Glaucolepis sanctibenedicti (Klimesch, 1979)
op Bupleurum
mijn op Bupleurum fruticecescens (onder) en B. fruticescens subsp. spinosum (boven) (uit Laštůvka, Laštůvka & van Nieukerken).
mijn
Ovipositie onder- of bovenzijdig. Mijn een 30-40 mm lange gangmijn die meestal in of nabij de bladtop begint en in twee lussen langs de parallele bladnervatuur loopt.

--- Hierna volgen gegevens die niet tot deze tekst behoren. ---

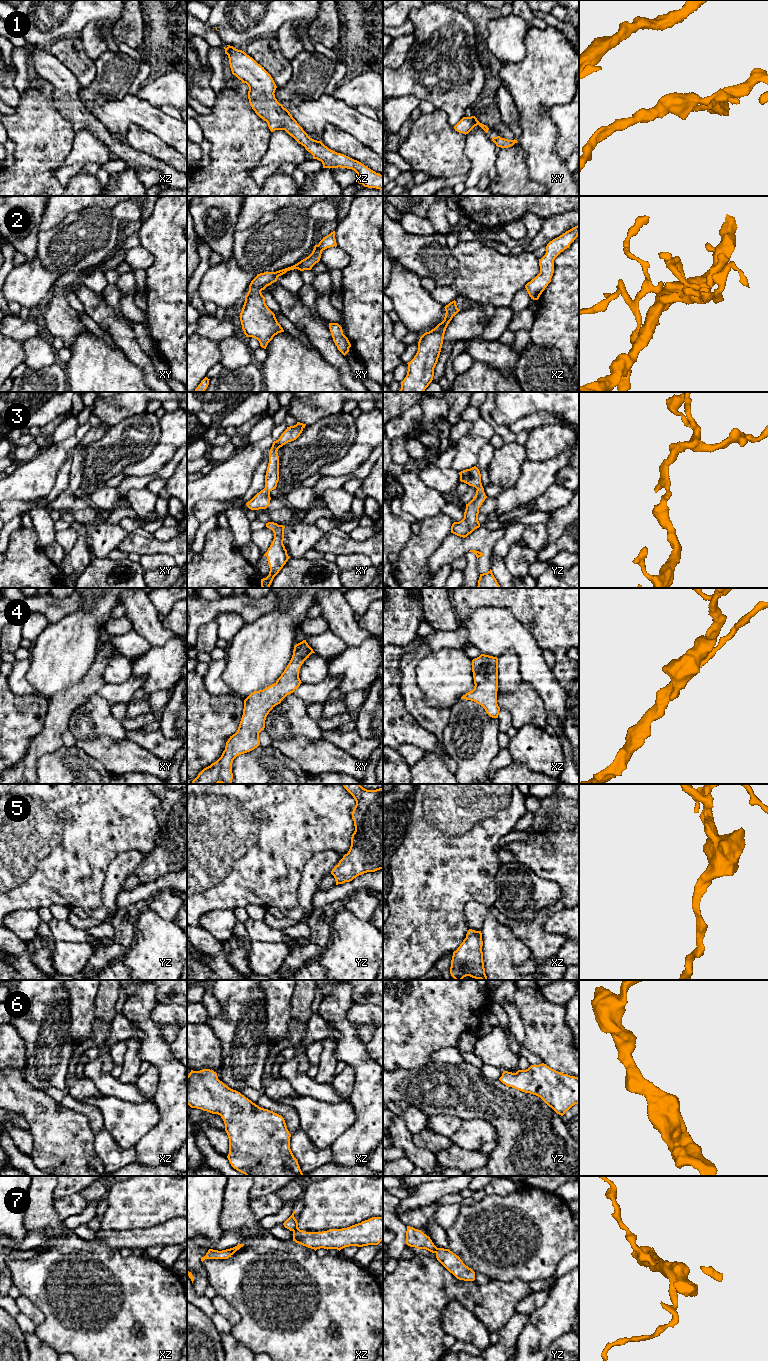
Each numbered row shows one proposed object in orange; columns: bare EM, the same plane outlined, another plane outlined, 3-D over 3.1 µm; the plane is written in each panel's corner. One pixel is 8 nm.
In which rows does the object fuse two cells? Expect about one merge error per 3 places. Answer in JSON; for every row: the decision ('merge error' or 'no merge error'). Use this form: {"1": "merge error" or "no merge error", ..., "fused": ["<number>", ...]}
{"1": "no merge error", "2": "no merge error", "3": "no merge error", "4": "no merge error", "5": "no merge error", "6": "no merge error", "7": "merge error", "fused": ["7"]}

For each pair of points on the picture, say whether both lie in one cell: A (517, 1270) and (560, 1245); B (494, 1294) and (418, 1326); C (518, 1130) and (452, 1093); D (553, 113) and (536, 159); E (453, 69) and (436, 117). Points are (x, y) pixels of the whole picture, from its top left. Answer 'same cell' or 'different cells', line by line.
A: same cell
B: same cell
C: same cell
D: different cells
E: different cells

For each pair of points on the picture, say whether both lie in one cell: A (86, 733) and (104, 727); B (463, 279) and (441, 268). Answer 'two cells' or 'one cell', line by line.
A: one cell
B: two cells

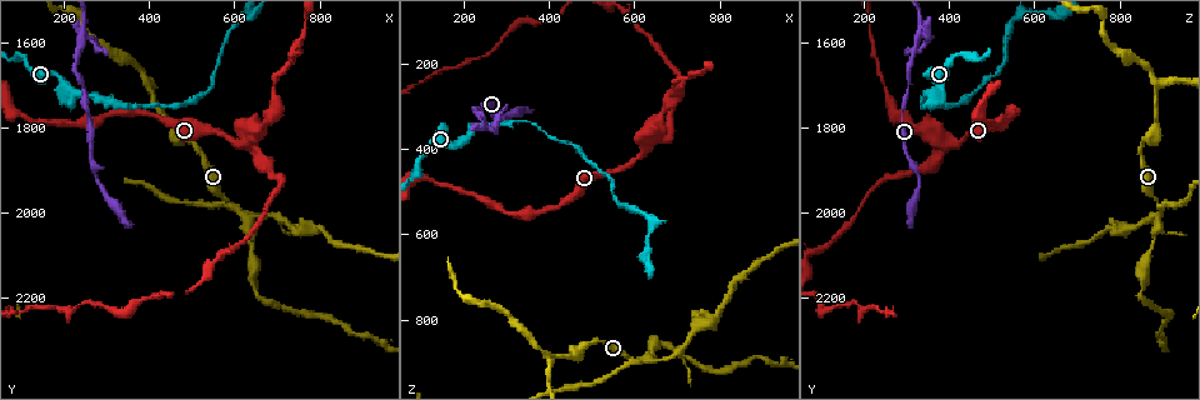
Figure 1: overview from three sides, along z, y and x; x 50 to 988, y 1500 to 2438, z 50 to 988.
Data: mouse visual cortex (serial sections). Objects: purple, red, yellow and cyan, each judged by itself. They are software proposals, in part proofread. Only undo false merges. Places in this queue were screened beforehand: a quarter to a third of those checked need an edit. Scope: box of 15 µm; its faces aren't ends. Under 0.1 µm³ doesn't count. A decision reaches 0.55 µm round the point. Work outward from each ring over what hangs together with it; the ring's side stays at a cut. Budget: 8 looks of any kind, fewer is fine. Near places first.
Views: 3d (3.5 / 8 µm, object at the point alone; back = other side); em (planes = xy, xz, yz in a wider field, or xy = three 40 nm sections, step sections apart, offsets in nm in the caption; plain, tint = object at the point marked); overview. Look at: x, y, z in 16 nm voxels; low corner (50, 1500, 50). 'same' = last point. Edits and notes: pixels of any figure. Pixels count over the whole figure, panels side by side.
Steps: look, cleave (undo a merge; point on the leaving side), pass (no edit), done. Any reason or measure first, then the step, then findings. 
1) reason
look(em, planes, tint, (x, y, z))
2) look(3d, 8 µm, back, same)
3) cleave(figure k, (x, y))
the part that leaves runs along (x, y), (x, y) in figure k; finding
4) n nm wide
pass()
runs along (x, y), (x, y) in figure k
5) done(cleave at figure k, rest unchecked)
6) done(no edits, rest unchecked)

abrupt turn
look(3d, 3.5 µm, back, (585, 1985, 900))

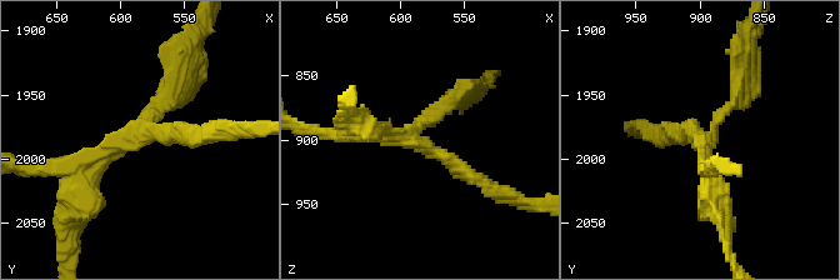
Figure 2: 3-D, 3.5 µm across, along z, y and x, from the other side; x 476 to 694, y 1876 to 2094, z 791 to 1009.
3 arms; arms of 200, 200, 250 nm; now the EM
look(em, xy, step 5, tint, (588, 1982, 902))

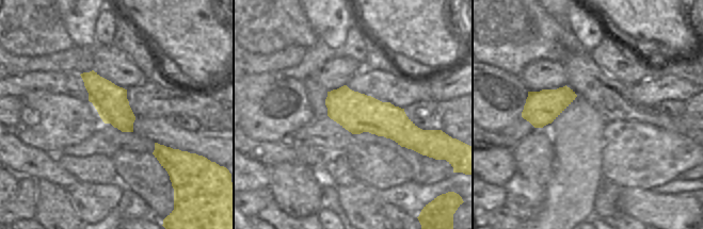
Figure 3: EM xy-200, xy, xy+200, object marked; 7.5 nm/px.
300 nm wide
cleave(figure 2, (166, 129))
two cells meet here

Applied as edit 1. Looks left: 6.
look(overview)

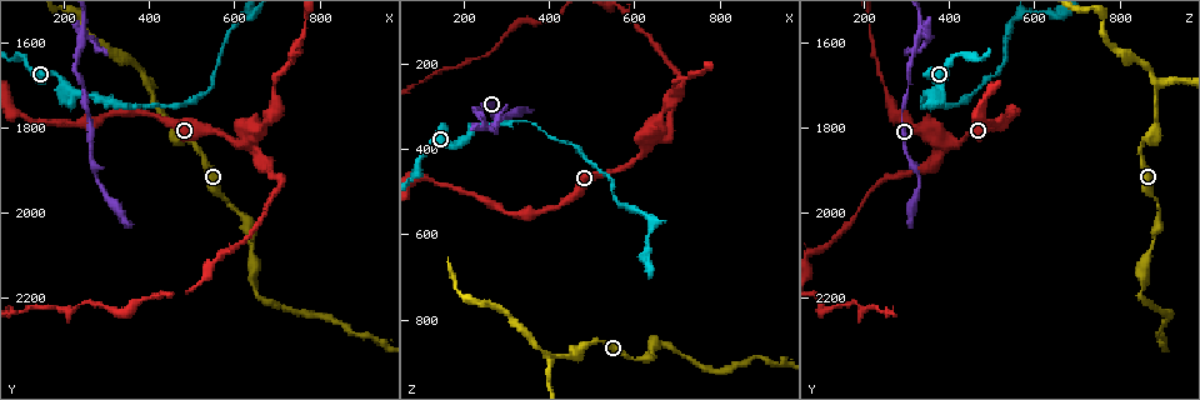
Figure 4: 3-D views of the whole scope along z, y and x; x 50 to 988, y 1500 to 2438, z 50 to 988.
side arm on a straight run
look(3d, 3.5 µm, (400, 1705, 885))

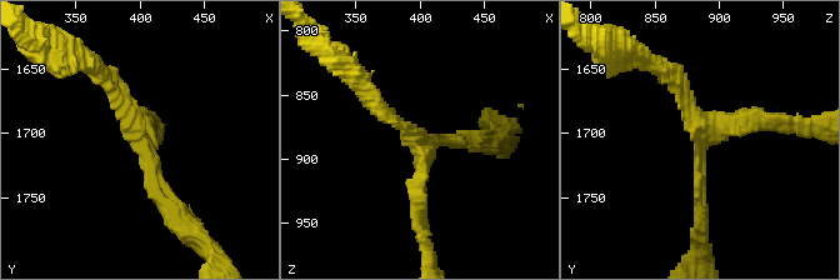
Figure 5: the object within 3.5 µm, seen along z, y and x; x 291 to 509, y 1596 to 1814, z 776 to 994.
3 arms; arms of 150, 200, 200 nm; shape alone is not enough
look(em, xy, step 2, tint, (404, 1706, 884))

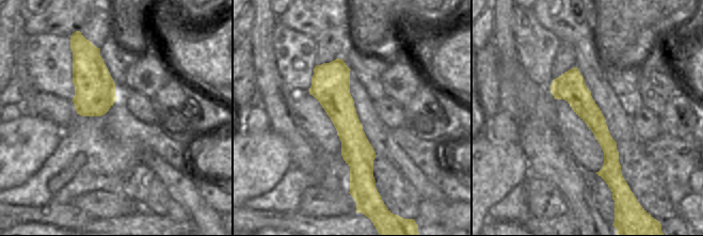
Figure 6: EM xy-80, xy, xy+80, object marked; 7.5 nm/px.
pass()
runs along (174, 221), (124, 98), (104, 79) in figure 5; one cell here

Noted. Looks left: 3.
arms part here
look(3d, 3.5 µm, back, (245, 1585, 330))

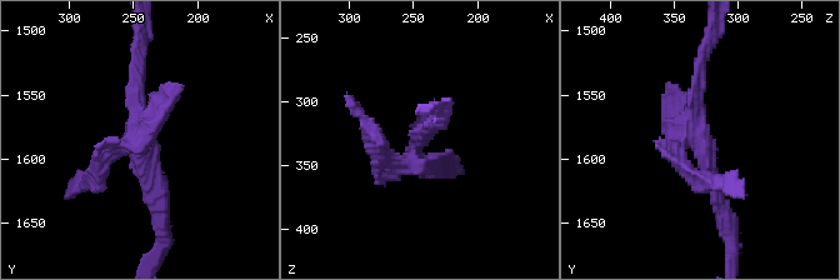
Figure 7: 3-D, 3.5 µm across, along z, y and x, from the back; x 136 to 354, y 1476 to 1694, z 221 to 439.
now the EM
look(em, xy, step 1, tint, (244, 1582, 332))

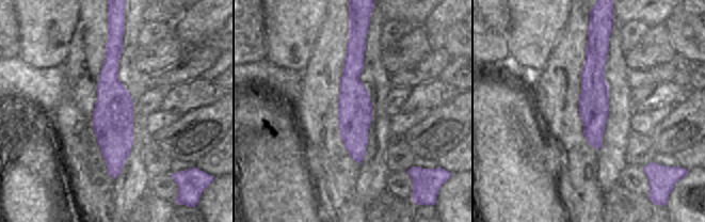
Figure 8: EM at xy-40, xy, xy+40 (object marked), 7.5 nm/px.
cleave(figure 7, (175, 89))
the part that leaves runs along (134, 136), (95, 179), (69, 194) in figure 7; a second cell is stuck on

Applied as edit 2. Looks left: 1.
done(cleave at figure 2, cleave at figure 7, rest unchecked)

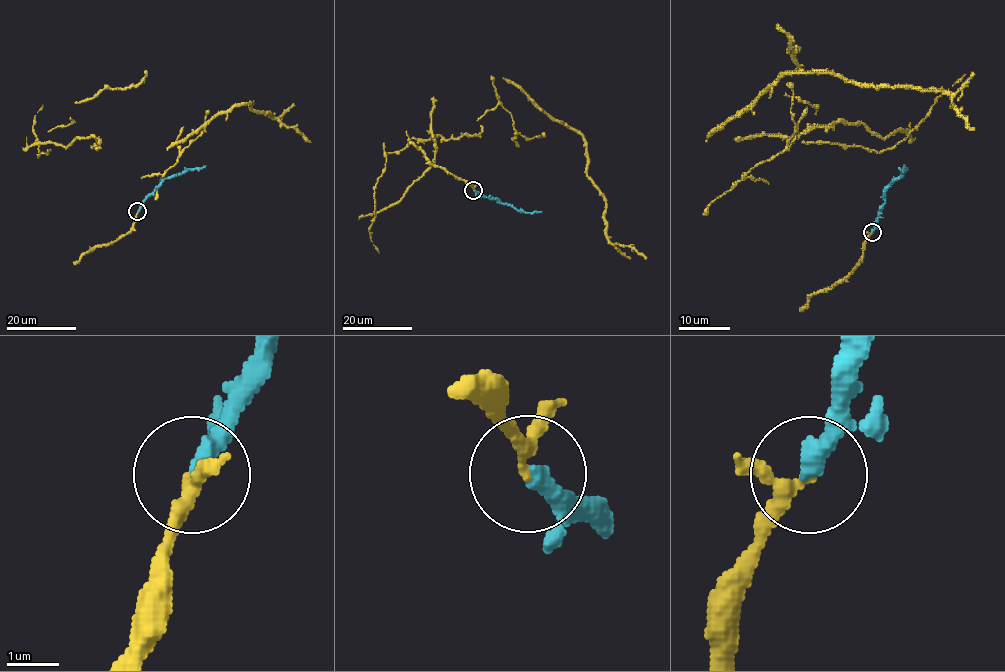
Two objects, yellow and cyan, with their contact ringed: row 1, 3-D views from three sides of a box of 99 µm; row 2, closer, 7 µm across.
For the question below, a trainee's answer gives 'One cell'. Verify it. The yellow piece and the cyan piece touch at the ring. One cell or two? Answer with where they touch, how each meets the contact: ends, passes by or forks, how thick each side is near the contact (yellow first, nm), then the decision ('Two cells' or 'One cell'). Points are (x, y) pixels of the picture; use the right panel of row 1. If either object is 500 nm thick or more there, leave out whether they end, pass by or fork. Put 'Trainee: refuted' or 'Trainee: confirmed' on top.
Trainee: confirmed
Place: (872, 232). At the ring yellow passes by. At the ring cyan ends. Thickness 200 nm (yellow) against 360 nm. One cell

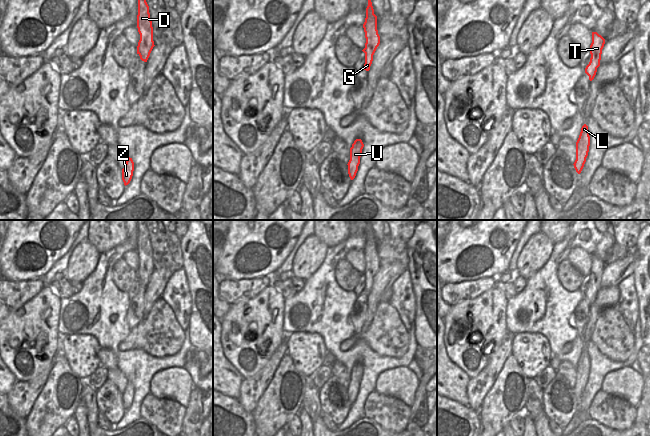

De mijn is bovenzijdig en wittig, en doet daardoor denken aan een vliegenmijn. Frass in een fijne, donkerbruine tot zwarte, vaak onderbroken centrale lijn die ca 1/3 van de gangbreedte inneemt (in oude mijnen is de frass verkleurd naar lichtbruin). Verpopping buiten de mijn, boogsnede in de bovenepidermis.
waardplanten
Apiaceae, nauw monofaag
Bupleurum fruticescens & subsp. spinosum.
fenologie
Waarschijnlijk twee generaties.
verspreiding binnen Europa
Spanje.
larve
Barnsteengeel, kop lichtbruin.
synoniemen
Trifurcula sanctibenedicti.
literatuur
Klimesch (1979b), Laštůvka Laštůvka (2011a, 2014a), Laštůvka, Laštůvka & van Nieukerken (2013a), van Nieukerken (1986a).